_EXERCISE DESCRIPTION_
Rewrite the items below, replacing "Online-Auktionen" with "Internetauktionen" at every occurrence and leaving all other text unchanged.

======== INFORMATION SHOWN

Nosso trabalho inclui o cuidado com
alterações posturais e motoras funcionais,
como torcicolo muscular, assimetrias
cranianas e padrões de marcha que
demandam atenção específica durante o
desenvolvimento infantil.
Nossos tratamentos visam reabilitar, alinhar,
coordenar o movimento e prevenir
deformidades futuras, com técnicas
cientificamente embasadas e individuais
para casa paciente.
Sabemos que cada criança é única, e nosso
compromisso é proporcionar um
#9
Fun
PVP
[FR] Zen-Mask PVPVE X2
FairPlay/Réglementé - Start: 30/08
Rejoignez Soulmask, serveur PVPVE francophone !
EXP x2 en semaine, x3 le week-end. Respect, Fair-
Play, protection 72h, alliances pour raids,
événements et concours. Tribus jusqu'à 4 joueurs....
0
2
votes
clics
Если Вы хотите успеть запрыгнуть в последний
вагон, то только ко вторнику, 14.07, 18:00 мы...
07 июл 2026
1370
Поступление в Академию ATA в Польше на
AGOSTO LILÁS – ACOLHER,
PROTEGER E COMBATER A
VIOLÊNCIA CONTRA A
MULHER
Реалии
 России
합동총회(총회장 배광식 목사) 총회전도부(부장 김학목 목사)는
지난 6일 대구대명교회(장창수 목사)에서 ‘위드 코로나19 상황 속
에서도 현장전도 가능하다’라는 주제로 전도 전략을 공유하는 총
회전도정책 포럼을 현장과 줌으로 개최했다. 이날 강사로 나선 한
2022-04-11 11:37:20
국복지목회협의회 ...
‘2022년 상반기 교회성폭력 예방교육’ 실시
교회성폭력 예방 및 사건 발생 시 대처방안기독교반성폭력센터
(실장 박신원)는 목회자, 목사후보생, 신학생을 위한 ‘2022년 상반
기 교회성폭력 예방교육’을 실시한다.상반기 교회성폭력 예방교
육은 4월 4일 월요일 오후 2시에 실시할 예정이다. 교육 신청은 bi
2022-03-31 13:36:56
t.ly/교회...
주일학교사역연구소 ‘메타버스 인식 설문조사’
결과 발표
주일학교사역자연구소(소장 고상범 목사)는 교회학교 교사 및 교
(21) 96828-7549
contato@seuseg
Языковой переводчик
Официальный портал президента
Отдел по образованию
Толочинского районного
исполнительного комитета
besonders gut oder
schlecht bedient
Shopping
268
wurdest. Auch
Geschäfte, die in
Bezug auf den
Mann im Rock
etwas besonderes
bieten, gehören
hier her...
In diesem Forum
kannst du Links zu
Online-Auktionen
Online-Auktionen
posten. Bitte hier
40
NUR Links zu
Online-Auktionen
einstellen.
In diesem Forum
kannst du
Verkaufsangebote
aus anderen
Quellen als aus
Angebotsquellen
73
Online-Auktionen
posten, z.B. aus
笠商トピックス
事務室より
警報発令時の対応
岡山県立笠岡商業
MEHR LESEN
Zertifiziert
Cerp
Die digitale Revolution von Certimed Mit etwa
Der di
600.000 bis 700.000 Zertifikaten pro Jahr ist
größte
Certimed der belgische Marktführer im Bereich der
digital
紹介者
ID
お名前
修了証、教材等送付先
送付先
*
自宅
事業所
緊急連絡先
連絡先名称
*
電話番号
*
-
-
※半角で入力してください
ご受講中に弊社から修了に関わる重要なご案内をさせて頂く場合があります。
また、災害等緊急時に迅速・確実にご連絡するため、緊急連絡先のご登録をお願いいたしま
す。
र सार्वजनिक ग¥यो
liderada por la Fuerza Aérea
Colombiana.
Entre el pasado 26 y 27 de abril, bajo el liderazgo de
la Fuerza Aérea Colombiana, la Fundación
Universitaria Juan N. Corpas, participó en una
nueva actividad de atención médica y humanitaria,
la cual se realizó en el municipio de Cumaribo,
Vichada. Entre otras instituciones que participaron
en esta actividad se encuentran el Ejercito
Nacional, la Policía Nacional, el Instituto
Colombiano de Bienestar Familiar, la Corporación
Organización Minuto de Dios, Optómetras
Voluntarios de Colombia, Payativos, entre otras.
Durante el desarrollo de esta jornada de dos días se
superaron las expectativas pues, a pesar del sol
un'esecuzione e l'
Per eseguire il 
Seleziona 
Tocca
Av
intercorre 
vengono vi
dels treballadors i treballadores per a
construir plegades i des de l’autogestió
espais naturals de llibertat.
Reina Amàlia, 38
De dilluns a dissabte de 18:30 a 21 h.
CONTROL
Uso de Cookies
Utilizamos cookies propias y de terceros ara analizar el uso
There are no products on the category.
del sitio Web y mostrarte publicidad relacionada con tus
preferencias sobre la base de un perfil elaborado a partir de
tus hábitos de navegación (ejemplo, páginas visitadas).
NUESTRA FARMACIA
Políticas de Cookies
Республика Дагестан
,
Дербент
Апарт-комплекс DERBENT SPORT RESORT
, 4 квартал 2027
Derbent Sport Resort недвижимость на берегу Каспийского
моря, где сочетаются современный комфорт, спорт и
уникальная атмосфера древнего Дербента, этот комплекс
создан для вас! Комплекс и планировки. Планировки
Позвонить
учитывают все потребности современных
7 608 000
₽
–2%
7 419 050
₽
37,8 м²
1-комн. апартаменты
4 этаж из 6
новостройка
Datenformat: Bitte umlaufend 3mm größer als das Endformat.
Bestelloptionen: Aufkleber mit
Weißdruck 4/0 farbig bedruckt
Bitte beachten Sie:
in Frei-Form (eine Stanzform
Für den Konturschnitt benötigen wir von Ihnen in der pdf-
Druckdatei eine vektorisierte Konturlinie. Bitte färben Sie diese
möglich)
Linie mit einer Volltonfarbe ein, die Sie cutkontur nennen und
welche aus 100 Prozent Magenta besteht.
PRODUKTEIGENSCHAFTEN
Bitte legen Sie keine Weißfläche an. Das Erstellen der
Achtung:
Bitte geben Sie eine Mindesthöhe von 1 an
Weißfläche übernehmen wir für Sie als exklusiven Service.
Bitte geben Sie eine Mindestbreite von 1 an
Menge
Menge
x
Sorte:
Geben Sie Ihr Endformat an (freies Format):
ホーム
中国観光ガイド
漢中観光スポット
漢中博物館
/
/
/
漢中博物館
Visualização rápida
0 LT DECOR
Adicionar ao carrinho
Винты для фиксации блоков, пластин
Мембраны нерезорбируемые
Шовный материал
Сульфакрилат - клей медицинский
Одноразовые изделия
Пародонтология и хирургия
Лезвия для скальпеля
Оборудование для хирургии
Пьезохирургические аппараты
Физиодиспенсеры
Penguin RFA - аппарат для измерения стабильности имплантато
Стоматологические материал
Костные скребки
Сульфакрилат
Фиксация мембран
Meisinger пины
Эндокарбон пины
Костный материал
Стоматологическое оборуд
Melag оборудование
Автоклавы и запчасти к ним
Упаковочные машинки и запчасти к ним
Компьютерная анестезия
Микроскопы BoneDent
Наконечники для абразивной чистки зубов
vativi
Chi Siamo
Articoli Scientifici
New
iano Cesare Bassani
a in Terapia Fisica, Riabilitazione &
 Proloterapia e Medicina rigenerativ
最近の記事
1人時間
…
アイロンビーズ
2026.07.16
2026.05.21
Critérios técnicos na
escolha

================

_SOLUTION TO THIS TASK_
Nosso trabalho inclui o cuidado com
alterações posturais e motoras funcionais,
como torcicolo muscular, assimetrias
cranianas e padrões de marcha que
demandam atenção específica durante o
desenvolvimento infantil.
Nossos tratamentos visam reabilitar, alinhar,
coordenar o movimento e prevenir
deformidades futuras, com técnicas
cientificamente embasadas e individuais
para casa paciente.
Sabemos que cada criança é única, e nosso
compromisso é proporcionar um
#9
Fun
PVP
[FR] Zen-Mask PVPVE X2
FairPlay/Réglementé - Start: 30/08
Rejoignez Soulmask, serveur PVPVE francophone !
EXP x2 en semaine, x3 le week-end. Respect, Fair-
Play, protection 72h, alliances pour raids,
événements et concours. Tribus jusqu'à 4 joueurs....
0
2
votes
clics
Если Вы хотите успеть запрыгнуть в последний
вагон, то только ко вторнику, 14.07, 18:00 мы...
07 июл 2026
1370
Поступление в Академию ATA в Польше на
AGOSTO LILÁS – ACOLHER,
PROTEGER E COMBATER A
VIOLÊNCIA CONTRA A
MULHER
Реалии
 России
합동총회(총회장 배광식 목사) 총회전도부(부장 김학목 목사)는
지난 6일 대구대명교회(장창수 목사)에서 ‘위드 코로나19 상황 속
에서도 현장전도 가능하다’라는 주제로 전도 전략을 공유하는 총
회전도정책 포럼을 현장과 줌으로 개최했다. 이날 강사로 나선 한
2022-04-11 11:37:20
국복지목회협의회 ...
‘2022년 상반기 교회성폭력 예방교육’ 실시
교회성폭력 예방 및 사건 발생 시 대처방안기독교반성폭력센터
(실장 박신원)는 목회자, 목사후보생, 신학생을 위한 ‘2022년 상반
기 교회성폭력 예방교육’을 실시한다.상반기 교회성폭력 예방교
육은 4월 4일 월요일 오후 2시에 실시할 예정이다. 교육 신청은 bi
2022-03-31 13:36:56
t.ly/교회...
주일학교사역연구소 ‘메타버스 인식 설문조사’
결과 발표
주일학교사역자연구소(소장 고상범 목사)는 교회학교 교사 및 교
(21) 96828-7549
contato@seuseg
Языковой переводчик
Официальный портал президента
Отдел по образованию
Толочинского районного
исполнительного комитета
besonders gut oder
schlecht bedient
Shopping
268
wurdest. Auch
Geschäfte, die in
Bezug auf den
Mann im Rock
etwas besonderes
bieten, gehören
hier her...
In diesem Forum
kannst du Links zu
Internetauktionen
Internetauktionen
posten. Bitte hier
40
NUR Links zu
Internetauktionen
einstellen.
In diesem Forum
kannst du
Verkaufsangebote
aus anderen
Quellen als aus
Angebotsquellen
73
Internetauktionen
posten, z.B. aus
笠商トピックス
事務室より
警報発令時の対応
岡山県立笠岡商業
MEHR LESEN
Zertifiziert
Cerp
Die digitale Revolution von Certimed Mit etwa
Der di
600.000 bis 700.000 Zertifikaten pro Jahr ist
größte
Certimed der belgische Marktführer im Bereich der
digital
紹介者
ID
お名前
修了証、教材等送付先
送付先
*
自宅
事業所
緊急連絡先
連絡先名称
*
電話番号
*
-
-
※半角で入力してください
ご受講中に弊社から修了に関わる重要なご案内をさせて頂く場合があります。
また、災害等緊急時に迅速・確実にご連絡するため、緊急連絡先のご登録をお願いいたしま
す。
र सार्वजनिक ग¥यो
liderada por la Fuerza Aérea
Colombiana.
Entre el pasado 26 y 27 de abril, bajo el liderazgo de
la Fuerza Aérea Colombiana, la Fundación
Universitaria Juan N. Corpas, participó en una
nueva actividad de atención médica y humanitaria,
la cual se realizó en el municipio de Cumaribo,
Vichada. Entre otras instituciones que participaron
en esta actividad se encuentran el Ejercito
Nacional, la Policía Nacional, el Instituto
Colombiano de Bienestar Familiar, la Corporación
Organización Minuto de Dios, Optómetras
Voluntarios de Colombia, Payativos, entre otras.
Durante el desarrollo de esta jornada de dos días se
superaron las expectativas pues, a pesar del sol
un'esecuzione e l'
Per eseguire il 
Seleziona 
Tocca
Av
intercorre 
vengono vi
dels treballadors i treballadores per a
construir plegades i des de l’autogestió
espais naturals de llibertat.
Reina Amàlia, 38
De dilluns a dissabte de 18:30 a 21 h.
CONTROL
Uso de Cookies
Utilizamos cookies propias y de terceros ara analizar el uso
There are no products on the category.
del sitio Web y mostrarte publicidad relacionada con tus
preferencias sobre la base de un perfil elaborado a partir de
tus hábitos de navegación (ejemplo, páginas visitadas).
NUESTRA FARMACIA
Políticas de Cookies
Республика Дагестан
,
Дербент
Апарт-комплекс DERBENT SPORT RESORT
, 4 квартал 2027
Derbent Sport Resort недвижимость на берегу Каспийского
моря, где сочетаются современный комфорт, спорт и
уникальная атмосфера древнего Дербента, этот комплекс
создан для вас! Комплекс и планировки. Планировки
Позвонить
учитывают все потребности современных
7 608 000
₽
–2%
7 419 050
₽
37,8 м²
1-комн. апартаменты
4 этаж из 6
новостройка
Datenformat: Bitte umlaufend 3mm größer als das Endformat.
Bestelloptionen: Aufkleber mit
Weißdruck 4/0 farbig bedruckt
Bitte beachten Sie:
in Frei-Form (eine Stanzform
Für den Konturschnitt benötigen wir von Ihnen in der pdf-
Druckdatei eine vektorisierte Konturlinie. Bitte färben Sie diese
möglich)
Linie mit einer Volltonfarbe ein, die Sie cutkontur nennen und
welche aus 100 Prozent Magenta besteht.
PRODUKTEIGENSCHAFTEN
Bitte legen Sie keine Weißfläche an. Das Erstellen der
Achtung:
Bitte geben Sie eine Mindesthöhe von 1 an
Weißfläche übernehmen wir für Sie als exklusiven Service.
Bitte geben Sie eine Mindestbreite von 1 an
Menge
Menge
x
Sorte:
Geben Sie Ihr Endformat an (freies Format):
ホーム
中国観光ガイド
漢中観光スポット
漢中博物館
/
/
/
漢中博物館
Visualização rápida
0 LT DECOR
Adicionar ao carrinho
Винты для фиксации блоков, пластин
Мембраны нерезорбируемые
Шовный материал
Сульфакрилат - клей медицинский
Одноразовые изделия
Пародонтология и хирургия
Лезвия для скальпеля
Оборудование для хирургии
Пьезохирургические аппараты
Физиодиспенсеры
Penguin RFA - аппарат для измерения стабильности имплантато
Стоматологические материал
Костные скребки
Сульфакрилат
Фиксация мембран
Meisinger пины
Эндокарбон пины
Костный материал
Стоматологическое оборуд
Melag оборудование
Автоклавы и запчасти к ним
Упаковочные машинки и запчасти к ним
Компьютерная анестезия
Микроскопы BoneDent
Наконечники для абразивной чистки зубов
vativi
Chi Siamo
Articoli Scientifici
New
iano Cesare Bassani
a in Terapia Fisica, Riabilitazione &
 Proloterapia e Medicina rigenerativ
最近の記事
1人時間
…
アイロンビーズ
2026.07.16
2026.05.21
Critérios técnicos na
escolha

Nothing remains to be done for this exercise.